* **Data records**
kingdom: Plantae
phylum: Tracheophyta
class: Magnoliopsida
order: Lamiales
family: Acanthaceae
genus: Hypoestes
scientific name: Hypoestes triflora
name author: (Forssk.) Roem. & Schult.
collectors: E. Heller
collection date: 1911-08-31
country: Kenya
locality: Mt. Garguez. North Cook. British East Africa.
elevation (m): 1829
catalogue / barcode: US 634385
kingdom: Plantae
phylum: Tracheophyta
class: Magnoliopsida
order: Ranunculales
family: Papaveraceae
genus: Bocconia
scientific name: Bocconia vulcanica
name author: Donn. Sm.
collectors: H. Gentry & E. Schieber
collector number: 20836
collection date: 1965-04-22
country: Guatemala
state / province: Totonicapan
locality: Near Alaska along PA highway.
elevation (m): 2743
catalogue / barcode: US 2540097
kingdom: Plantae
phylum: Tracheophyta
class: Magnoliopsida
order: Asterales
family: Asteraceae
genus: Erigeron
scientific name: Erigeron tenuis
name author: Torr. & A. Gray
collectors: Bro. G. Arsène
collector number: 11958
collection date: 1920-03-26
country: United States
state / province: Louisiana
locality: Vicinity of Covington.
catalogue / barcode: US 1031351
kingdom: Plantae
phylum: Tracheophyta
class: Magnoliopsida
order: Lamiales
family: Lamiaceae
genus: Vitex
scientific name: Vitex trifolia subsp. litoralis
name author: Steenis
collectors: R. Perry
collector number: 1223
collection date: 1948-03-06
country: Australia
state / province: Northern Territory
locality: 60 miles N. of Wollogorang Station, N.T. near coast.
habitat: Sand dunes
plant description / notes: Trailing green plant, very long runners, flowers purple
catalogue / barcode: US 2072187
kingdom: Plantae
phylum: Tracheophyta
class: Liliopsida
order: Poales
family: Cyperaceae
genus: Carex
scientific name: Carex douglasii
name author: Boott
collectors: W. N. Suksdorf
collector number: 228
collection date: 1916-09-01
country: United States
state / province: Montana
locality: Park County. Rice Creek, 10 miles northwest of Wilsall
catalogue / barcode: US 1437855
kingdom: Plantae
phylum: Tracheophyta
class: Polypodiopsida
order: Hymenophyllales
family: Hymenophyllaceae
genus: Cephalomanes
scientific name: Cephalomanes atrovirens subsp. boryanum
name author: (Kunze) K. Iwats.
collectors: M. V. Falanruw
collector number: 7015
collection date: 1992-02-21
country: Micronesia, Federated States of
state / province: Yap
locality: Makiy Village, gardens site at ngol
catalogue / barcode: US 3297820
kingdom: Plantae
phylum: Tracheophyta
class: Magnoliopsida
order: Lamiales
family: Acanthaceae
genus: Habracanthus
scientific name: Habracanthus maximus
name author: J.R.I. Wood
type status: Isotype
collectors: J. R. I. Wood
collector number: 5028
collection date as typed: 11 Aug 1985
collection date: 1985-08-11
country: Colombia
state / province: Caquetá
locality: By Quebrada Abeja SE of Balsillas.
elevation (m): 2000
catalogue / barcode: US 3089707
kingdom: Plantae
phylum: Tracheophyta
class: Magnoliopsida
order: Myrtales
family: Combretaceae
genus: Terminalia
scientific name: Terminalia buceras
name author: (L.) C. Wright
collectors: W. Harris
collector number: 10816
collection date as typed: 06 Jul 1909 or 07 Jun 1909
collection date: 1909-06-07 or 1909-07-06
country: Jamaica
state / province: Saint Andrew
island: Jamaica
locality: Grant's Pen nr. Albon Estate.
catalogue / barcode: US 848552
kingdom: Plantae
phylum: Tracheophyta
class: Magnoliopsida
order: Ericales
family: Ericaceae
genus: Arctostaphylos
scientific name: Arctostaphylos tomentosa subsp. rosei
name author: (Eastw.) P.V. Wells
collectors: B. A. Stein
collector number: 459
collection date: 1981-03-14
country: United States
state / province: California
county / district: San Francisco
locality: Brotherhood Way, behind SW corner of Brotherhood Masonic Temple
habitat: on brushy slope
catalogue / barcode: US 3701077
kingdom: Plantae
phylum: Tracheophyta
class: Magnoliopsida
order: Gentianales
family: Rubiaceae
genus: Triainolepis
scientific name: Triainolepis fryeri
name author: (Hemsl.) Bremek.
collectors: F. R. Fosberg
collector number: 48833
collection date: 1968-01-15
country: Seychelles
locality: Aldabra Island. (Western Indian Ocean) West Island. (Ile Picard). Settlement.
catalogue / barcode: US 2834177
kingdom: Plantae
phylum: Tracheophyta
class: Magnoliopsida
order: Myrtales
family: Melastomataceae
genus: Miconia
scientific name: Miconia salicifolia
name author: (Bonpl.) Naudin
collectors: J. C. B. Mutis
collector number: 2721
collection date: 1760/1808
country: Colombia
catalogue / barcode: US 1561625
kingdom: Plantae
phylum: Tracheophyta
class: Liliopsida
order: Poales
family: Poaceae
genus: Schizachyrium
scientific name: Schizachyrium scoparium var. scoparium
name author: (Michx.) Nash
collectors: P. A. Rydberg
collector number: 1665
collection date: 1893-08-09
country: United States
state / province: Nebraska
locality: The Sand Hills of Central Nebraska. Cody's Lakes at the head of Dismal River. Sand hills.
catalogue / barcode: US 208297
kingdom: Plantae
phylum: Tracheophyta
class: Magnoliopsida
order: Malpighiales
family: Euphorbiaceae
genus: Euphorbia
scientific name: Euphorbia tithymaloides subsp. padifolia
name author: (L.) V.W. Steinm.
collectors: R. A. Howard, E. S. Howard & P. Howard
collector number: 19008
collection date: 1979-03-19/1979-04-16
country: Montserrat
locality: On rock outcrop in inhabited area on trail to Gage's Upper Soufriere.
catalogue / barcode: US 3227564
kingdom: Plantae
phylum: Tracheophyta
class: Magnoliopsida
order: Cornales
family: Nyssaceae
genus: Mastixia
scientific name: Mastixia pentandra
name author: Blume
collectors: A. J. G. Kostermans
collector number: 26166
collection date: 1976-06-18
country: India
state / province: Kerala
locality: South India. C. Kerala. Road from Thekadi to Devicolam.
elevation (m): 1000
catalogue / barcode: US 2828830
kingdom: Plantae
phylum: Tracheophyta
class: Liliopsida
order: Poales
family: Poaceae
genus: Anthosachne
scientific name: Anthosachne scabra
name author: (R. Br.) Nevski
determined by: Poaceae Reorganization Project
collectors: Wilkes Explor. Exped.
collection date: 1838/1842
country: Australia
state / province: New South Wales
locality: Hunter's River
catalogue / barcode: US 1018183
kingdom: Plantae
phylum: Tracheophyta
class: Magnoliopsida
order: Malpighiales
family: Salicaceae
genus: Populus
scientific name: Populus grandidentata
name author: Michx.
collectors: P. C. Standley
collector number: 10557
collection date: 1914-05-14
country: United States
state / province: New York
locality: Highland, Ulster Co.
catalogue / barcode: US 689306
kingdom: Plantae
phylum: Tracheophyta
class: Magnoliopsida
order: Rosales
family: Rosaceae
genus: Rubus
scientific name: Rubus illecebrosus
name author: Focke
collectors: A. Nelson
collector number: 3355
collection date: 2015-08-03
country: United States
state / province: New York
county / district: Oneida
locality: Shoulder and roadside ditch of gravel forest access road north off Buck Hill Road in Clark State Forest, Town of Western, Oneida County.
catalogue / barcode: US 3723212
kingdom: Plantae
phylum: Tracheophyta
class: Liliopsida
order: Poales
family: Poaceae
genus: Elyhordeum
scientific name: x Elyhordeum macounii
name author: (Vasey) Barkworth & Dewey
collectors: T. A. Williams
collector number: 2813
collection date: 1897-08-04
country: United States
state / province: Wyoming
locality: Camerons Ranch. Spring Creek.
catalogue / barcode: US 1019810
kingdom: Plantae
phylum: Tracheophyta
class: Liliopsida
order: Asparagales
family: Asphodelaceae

* **What you have to do**
Format the entries as a two-column CSV with the header field,value, starting with the line that contains "island: Jamaica" and going on through the line that contains "locality: The Sand", both included. Give one row per entry and put each value in its own quoted field, with any line breaks turned into spaces.

* **Output for this task**
field,value
"island:","Jamaica"
"locality:","Grant's Pen nr. Albon Estate."
"catalogue / barcode:","US 848552"
"kingdom:","Plantae"
"phylum:","Tracheophyta"
"class:","Magnoliopsida"
"order:","Ericales"
"family:","Ericaceae"
"genus:","Arctostaphylos"
"scientific name:","Arctostaphylos tomentosa subsp. rosei"
"name author:","(Eastw.) P.V. Wells"
"collectors:","B. A. Stein"
"collector number:","459"
"collection date:","1981-03-14"
"country:","United States"
"state / province:","California"
"county / district:","San Francisco"
"locality:","Brotherhood Way, behind SW corner of Brotherhood Masonic Temple"
"habitat:","on brushy slope"
"catalogue / barcode:","US 3701077"
"kingdom:","Plantae"
"phylum:","Tracheophyta"
"class:","Magnoliopsida"
"order:","Gentianales"
"family:","Rubiaceae"
"genus:","Triainolepis"
"scientific name:","Triainolepis fryeri"
"name author:","(Hemsl.) Bremek."
"collectors:","F. R. Fosberg"
"collector number:","48833"
"collection date:","1968-01-15"
"country:","Seychelles"
"locality:","Aldabra Island. (Western Indian Ocean) West Island. (Ile Picard). Settlement."
"catalogue / barcode:","US 2834177"
"kingdom:","Plantae"
"phylum:","Tracheophyta"
"class:","Magnoliopsida"
"order:","Myrtales"
"family:","Melastomataceae"
"genus:","Miconia"
"scientific name:","Miconia salicifolia"
"name author:","(Bonpl.) Naudin"
"collectors:","J. C. B. Mutis"
"collector number:","2721"
"collection date:","1760/1808"
"country:","Colombia"
"catalogue / barcode:","US 1561625"
"kingdom:","Plantae"
"phylum:","Tracheophyta"
"class:","Liliopsida"
"order:","Poales"
"family:","Poaceae"
"genus:","Schizachyrium"
"scientific name:","Schizachyrium scoparium var. scoparium"
"name author:","(Michx.) Nash"
"collectors:","P. A. Rydberg"
"collector number:","1665"
"collection date:","1893-08-09"
"country:","United States"
"state / province:","Nebraska"
"locality:","The Sand Hills of Central Nebraska. Cody's Lakes at the head of Dismal River. Sand hills."